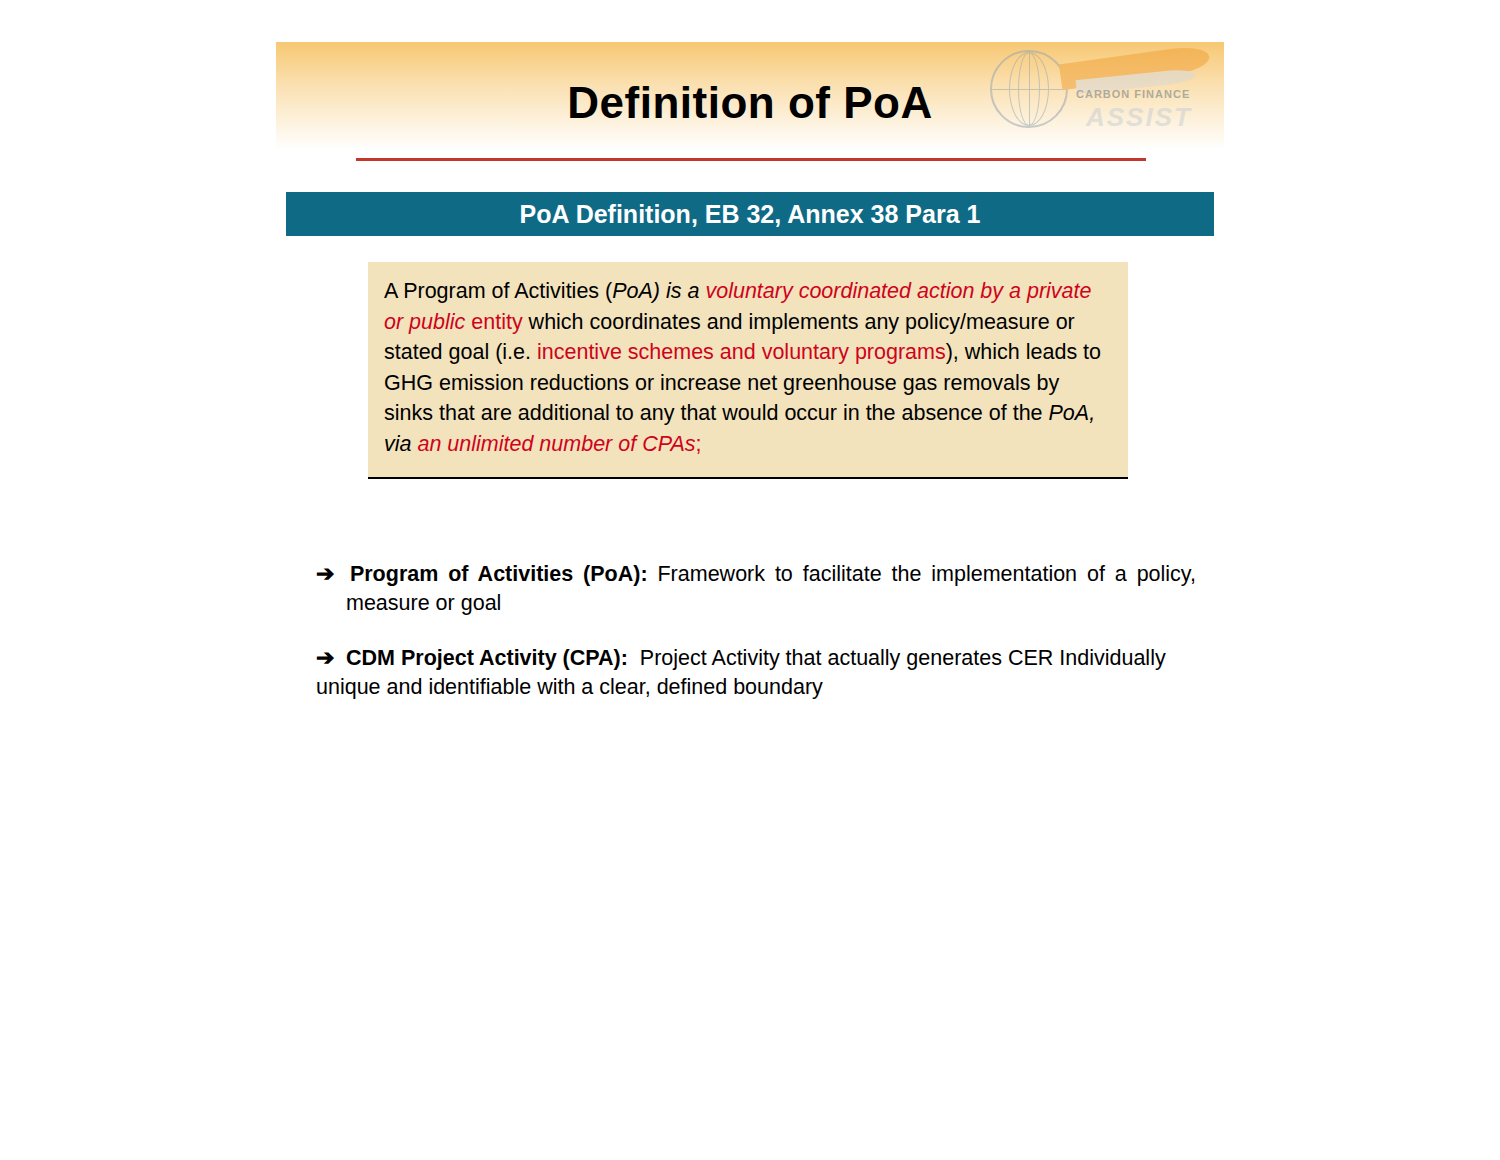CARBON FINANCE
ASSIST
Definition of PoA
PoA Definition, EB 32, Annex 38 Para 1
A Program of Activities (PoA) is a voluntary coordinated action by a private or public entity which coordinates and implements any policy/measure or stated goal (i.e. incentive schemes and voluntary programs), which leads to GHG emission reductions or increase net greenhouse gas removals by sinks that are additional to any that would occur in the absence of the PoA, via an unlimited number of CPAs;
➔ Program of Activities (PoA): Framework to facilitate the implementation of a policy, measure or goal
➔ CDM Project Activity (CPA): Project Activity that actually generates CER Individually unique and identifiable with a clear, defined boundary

################

Nothing but the lines with "that" should be returned, copied from the entries above.

#### Problem solution:
A Program of Activities (PoA) is a voluntary coordinated action by a private or public entity which coordinates and implements any policy/measure or stated goal (i.e. incentive schemes and voluntary programs), which leads to GHG emission reductions or increase net greenhouse gas removals by sinks that are additional to any that would occur in the absence of the PoA, via an unlimited number of CPAs;
➔ CDM Project Activity (CPA): Project Activity that actually generates CER Individually unique and identifiable with a clear, defined boundary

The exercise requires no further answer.